Coconut milk Chicken curry Recipes
I have a cookbook problem. No, I don't have too many (well, maybe that too). While the bookstores are glutted with cookbooks, and a new crop inundates us every season, I cannot find the one definitive cookbook I crave — a South Indian cookbook to guide me through learning how to cook recipes from Tamil Nadu, Kerala, and Goa. I crave South Indian food like nothing else, and today's recipe is another effort to reproduce the lighter, fresher, coconut-driven curries I love.
I have tried many cookbooks, looking for the one to guide me to authentic and delicious South Indian cuisine. I've found a recipe here and there, but cookbooks tend to fall into two camps. The first is cookbooks that are published in the United States, with recipes and ingredients simplified for an American audience. Sometimes these are all right, but more frequently they give results that don't taste as full or authentic.
The second camp is that of cookbooks straight from India; I have a friend who regularly brings me new books to try.
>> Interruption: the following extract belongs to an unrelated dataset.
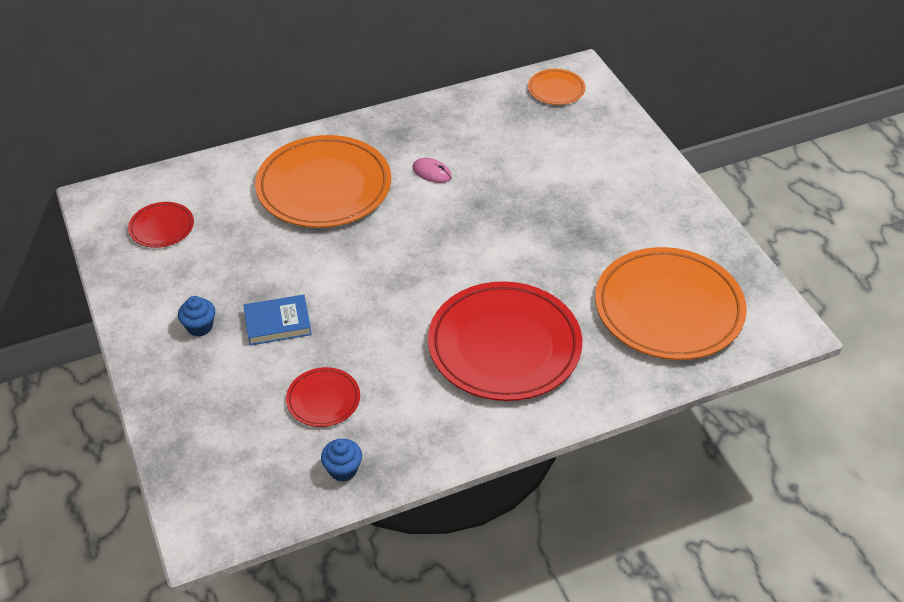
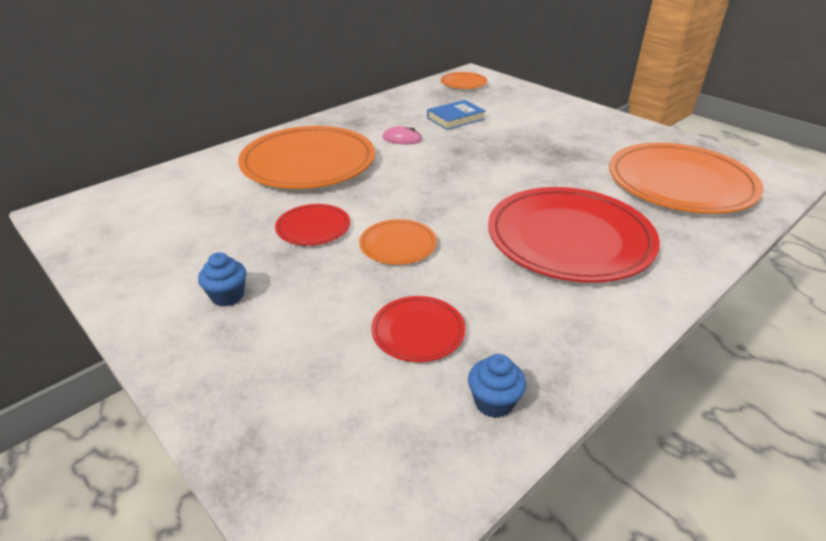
camera: 20 degrees left, 10 degrees down
(162, 227) = (147, 220): red plate -> red plate (313, 228)
(278, 323) = (320, 272): blue book -> blue book (455, 118)
(353, 311) = (398, 245): none -> orange plate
These tend to be more authentic, but I struggle to translate some of the ingredients, and to interpret instructions, which often assume a lot and take a certain level of familiarity with Indian cooking for granted.
But it's worth the hunt — because South Indian food, for me, is the gold standard in taste and bright, astonishingly interesting flavors.
Speaking very simplistically, South Indian food tends to be lighter, with drier and less rich gravies than the creamier curries of the north. The curries often rely quite a bit on toasted and ground coconut in the "masala" (the spice paste that is prepped before the curry itself is made). There is more use of tamarind, the intensely tangy fruit, and of curry leaves. Curry leaves add a fragrant, slightly spicy flavor to dishes like this, and for me they are one of the key notes of authenticity in South Indian cooking.